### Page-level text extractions
------------------------------

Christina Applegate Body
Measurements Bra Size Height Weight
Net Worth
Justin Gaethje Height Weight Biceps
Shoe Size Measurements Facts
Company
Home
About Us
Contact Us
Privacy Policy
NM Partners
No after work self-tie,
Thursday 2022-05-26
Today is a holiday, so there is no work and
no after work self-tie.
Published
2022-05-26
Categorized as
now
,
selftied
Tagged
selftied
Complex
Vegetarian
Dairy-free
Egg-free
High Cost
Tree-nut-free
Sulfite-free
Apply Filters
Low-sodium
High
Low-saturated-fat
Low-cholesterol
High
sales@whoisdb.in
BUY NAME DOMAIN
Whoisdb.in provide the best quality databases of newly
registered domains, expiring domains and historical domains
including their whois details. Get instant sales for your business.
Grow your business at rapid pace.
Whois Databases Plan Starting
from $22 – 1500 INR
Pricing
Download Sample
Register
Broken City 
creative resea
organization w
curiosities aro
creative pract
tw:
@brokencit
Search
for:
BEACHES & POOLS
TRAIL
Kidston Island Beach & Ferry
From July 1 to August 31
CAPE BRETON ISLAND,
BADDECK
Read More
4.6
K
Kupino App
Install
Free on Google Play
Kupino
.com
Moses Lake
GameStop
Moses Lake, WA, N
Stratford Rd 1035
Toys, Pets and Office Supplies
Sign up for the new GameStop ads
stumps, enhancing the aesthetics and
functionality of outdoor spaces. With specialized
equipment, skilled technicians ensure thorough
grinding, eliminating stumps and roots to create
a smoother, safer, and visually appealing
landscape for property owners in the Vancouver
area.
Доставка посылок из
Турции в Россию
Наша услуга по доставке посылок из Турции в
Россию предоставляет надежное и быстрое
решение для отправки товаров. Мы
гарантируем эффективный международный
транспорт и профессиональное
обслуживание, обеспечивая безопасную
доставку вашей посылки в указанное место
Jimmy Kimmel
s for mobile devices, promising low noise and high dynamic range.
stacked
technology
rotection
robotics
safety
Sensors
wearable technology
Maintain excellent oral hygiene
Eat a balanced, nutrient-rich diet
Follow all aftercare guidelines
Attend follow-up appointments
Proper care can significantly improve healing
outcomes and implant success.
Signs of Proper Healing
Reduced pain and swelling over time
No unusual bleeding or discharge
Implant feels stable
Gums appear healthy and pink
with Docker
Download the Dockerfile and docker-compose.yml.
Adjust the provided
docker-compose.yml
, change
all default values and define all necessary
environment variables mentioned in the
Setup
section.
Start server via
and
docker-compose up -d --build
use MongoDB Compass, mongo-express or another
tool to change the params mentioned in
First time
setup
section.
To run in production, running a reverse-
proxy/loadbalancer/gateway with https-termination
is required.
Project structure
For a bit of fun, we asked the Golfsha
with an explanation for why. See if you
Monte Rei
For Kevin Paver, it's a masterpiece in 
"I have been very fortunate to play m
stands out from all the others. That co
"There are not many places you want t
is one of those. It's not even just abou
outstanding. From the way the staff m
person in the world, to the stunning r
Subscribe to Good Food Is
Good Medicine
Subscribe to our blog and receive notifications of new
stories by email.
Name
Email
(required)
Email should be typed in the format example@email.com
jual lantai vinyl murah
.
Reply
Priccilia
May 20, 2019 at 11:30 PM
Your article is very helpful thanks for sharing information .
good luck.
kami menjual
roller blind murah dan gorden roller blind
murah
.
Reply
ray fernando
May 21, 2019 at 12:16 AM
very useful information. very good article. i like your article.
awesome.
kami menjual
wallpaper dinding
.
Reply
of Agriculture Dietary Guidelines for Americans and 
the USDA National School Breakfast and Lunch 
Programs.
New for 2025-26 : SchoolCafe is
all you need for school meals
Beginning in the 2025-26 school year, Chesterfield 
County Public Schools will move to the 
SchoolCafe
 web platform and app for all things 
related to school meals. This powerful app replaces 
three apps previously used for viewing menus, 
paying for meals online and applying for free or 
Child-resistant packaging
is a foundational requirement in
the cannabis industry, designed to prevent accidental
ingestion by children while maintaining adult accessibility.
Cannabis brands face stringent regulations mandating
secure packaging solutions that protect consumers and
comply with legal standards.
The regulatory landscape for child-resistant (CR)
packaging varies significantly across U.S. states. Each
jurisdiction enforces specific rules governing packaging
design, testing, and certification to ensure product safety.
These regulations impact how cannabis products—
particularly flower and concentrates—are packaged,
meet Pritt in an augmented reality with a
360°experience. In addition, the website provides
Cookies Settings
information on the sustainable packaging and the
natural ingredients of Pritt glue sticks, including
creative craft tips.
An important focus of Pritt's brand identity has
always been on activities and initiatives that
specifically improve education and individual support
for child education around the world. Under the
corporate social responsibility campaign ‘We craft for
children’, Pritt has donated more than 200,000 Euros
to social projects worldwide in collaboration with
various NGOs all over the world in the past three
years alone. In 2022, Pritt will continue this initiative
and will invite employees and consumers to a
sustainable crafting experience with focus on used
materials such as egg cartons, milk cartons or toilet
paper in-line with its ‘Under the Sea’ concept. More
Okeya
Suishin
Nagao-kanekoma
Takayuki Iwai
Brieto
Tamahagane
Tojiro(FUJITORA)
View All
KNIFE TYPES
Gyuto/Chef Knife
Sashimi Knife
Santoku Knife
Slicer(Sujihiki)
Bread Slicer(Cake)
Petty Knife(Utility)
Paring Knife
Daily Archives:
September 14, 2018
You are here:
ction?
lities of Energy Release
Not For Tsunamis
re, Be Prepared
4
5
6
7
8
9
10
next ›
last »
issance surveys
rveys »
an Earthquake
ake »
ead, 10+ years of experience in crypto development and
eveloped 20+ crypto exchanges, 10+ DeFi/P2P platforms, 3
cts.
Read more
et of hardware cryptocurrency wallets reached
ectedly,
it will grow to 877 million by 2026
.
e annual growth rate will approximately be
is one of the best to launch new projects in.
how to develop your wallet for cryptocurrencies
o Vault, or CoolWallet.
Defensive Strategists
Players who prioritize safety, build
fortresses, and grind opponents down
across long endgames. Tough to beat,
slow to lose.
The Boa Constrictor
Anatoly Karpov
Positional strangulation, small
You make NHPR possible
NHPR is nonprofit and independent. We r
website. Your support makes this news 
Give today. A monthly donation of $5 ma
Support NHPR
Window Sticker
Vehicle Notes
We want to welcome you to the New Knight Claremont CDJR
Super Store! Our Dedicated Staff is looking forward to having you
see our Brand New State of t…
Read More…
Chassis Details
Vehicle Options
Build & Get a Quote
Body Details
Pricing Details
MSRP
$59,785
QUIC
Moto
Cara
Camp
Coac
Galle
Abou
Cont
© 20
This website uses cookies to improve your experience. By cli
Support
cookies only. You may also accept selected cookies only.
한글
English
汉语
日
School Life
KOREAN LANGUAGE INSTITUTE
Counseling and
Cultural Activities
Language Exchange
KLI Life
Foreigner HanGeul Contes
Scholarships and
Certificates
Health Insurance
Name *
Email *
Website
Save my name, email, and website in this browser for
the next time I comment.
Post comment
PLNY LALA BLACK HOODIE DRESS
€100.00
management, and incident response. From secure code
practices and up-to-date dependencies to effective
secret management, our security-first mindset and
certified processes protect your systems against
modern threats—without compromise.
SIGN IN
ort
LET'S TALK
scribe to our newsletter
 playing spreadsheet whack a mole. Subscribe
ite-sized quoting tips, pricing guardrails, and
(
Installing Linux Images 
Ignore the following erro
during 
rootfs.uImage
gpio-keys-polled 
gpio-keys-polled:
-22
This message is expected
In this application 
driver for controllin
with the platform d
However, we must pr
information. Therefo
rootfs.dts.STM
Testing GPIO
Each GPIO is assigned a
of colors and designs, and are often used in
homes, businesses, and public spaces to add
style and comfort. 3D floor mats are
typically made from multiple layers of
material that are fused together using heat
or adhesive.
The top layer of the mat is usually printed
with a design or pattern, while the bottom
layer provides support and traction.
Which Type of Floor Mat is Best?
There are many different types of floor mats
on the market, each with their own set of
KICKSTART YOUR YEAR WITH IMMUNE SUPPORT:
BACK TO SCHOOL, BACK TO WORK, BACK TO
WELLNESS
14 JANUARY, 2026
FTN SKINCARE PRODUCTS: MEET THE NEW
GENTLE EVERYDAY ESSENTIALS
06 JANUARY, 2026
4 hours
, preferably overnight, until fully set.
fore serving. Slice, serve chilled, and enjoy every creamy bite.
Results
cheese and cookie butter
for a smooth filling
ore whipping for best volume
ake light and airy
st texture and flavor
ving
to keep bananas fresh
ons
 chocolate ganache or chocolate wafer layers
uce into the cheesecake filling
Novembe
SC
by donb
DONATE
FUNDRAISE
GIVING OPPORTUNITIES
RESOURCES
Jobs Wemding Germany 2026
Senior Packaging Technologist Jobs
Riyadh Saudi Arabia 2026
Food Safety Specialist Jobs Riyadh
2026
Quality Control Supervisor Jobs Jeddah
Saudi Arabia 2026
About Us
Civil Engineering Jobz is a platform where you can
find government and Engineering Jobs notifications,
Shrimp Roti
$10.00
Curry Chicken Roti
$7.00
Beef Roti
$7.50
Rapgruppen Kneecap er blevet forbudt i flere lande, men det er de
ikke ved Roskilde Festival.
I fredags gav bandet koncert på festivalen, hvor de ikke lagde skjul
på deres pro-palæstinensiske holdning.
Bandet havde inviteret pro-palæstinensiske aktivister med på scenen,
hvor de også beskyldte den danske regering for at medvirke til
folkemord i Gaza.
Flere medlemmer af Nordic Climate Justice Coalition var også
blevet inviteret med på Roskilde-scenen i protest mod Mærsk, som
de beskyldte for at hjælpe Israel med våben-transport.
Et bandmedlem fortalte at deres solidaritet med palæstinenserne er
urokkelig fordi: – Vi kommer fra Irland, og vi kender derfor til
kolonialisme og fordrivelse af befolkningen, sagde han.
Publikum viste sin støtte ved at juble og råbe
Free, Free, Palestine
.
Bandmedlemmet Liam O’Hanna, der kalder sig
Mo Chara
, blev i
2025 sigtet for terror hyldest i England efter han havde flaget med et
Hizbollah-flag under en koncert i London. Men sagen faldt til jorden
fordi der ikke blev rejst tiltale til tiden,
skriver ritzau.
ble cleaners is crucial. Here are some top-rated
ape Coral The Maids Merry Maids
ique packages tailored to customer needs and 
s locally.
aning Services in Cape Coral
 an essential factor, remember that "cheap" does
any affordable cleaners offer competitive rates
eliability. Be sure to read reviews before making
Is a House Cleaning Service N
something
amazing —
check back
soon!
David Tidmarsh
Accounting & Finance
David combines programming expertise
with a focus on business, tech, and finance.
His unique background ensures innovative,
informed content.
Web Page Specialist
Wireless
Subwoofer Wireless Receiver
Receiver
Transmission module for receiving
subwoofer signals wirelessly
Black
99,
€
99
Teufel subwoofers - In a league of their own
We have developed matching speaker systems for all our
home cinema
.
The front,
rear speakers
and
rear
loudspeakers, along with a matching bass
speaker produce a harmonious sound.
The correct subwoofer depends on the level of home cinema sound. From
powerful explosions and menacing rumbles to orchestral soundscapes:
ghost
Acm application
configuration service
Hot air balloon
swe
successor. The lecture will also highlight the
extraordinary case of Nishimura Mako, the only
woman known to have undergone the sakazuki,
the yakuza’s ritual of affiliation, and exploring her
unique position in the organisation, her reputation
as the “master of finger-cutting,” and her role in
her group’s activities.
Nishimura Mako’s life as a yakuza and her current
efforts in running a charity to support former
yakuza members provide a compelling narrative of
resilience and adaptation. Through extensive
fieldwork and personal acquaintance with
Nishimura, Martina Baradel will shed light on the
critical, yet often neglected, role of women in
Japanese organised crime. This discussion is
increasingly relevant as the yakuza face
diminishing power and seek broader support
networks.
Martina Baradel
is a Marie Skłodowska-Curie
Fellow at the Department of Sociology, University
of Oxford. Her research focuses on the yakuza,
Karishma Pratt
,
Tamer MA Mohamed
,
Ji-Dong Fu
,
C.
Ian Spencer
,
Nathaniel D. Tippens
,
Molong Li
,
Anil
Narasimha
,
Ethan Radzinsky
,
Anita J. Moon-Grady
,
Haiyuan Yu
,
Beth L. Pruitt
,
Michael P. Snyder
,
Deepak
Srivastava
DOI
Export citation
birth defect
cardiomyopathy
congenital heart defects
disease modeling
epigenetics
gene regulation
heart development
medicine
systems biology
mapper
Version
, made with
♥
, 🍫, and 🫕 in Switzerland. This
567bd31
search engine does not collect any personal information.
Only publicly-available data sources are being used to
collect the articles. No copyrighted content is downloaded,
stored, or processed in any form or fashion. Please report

------------------------------

### INSTRUCTIONS FOR THE TASK
Lines in the records above that carry the word "ikke" are to be located and copied.

### RESULT
ikke ved Roskilde Festival.
I fredags gav bandet koncert på festivalen, hvor de ikke lagde skjul
fordi der ikke blev rejst tiltale til tiden,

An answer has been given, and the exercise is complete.